To the Editor:
Re “A Very Liberal Intervention,” by Ross Douthat (column, March 21):
We comprehend that the undertaking in Libya is indeed fraught with peril on many levels. The Arab nations that joined the alliance are uncomfortable partners; we are involved in yet one more muddled situation in a part of the world that views us with much suspicion and much contempt.
We are uncertain in our ultimate aims, and we are unclear whether those aims can be reached. We don’t know, even if successful, what form new leadership will take. Protecting our own national security is not the issue here. We are militarily engaged in other countries that require our attention and our resources and drain us economically. And there are other countries in this region that, like the Libyan rebels, may soon be looking to us for more than moral support.
These are all legitimate reasons to question our sanity in what we have now undertaken. Yet despite all of this, if we stand by idly, watching as the seeds of democracy are crushed and a people are slaughtered systematically by one of their own, what are we?
When we have the opportunity and the capacity to act as guardians for a people who cannot protect themselves, and face imminent annihilation, isn’t that the moment that all other concerns must be cast aside? If we can do what’s morally right, is there any way that we cannot?
Robert S. Nussbaum
Fort Lee, N.J., March 21, 2011
To the Editor:
We need to regroup. How does our moral obligation to save the world affect us these days, in these times?
I believe that there is something archaic about America’s being the policeman for the wrongs in the world. And in some important way there is something very odd, as we bomb Libya. I think that we seriously need to rethink the boundaries of our responsibilities and obligations to our allies and other nations.
I am definitely not for isolationism, but I do not think that what is going on in Libya is our obligation or responsibility. And I wish, just once, that someone would ask us, the average citizens of this country, what we think. Please.
Suzy Lowinger
New York, March 21, 2011
To the Editor:
It is astounding to see so many Americans who have criticized our involvement in Iraq now enthusiastically supporting military action in Libya. If the justification is to save innocent civilian lives, Saddam Hussein was far more murderous.
Saddam Hussein had attacked Kuwait and threatened Saudi Arabia. Surely those actions threatened our own interests more than Libya’s actions.
I support both military actions, though it is clear to me that many supporting President Obama now who vehemently opposed President Bush’s Iraq offensive have taken those positions based purely on who was in the Oval Office.
Andrew O. Watson
Amelia Island, Fla., March 21, 2011
To the Editor:
Attacks against the armed forces of Col.

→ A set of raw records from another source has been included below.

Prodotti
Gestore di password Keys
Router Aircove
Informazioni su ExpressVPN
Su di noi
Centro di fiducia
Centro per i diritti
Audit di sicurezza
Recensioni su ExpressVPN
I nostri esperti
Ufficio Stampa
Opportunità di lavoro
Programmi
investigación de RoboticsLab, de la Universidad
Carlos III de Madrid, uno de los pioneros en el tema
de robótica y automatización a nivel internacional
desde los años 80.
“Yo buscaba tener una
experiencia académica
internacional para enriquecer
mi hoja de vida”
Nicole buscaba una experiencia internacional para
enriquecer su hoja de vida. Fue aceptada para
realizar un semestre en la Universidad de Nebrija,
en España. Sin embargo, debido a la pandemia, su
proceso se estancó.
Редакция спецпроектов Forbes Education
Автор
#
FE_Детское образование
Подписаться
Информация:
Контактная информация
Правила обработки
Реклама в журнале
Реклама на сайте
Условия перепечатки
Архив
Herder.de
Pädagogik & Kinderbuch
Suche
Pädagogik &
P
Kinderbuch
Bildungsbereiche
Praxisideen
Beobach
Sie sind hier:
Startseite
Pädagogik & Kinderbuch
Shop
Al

Muammar el-Qaddafi will only intensify the desire of other nations to develop weapons of mass destruction to prevent an attack on their soil.
Does anyone seriously think that the bellicose and bombastic President Nicolas Sarkozy of France would have favored military intervention in Libya if Colonel Qaddafi had developed a nuclear deterrent with missiles targeted on Paris?
Larry Vigon
Chicago, March 21, 2011
To the Editor:
Western support for the popular eruptions in the Middle East is rooted in a hope that something genuinely singular is happening, that young idealists, having experienced the borderless freedom of the Internet, will lead their homelands away from corrupt tyrannies and toward pluralistic democracies.
If these reformers are overwhelmed by the malignant orthodoxies of the region, and tyrannies are replaced by other tyrannies, then the Western support will have proved naïve. But it will have been worth the risk, given the stakes, and it might plant a seed of good will that germinates unexpectedly in some future Arab Spring.
Bob Brussack
Athens, Ga., March 21, 2011
Note from KBJ: Is it too much to ask for consistency? Unless you can cite a relevant difference between Iraq in 2003 and Libya in 2011, you must either (1) support both military interventions or (2) oppose both military interventions.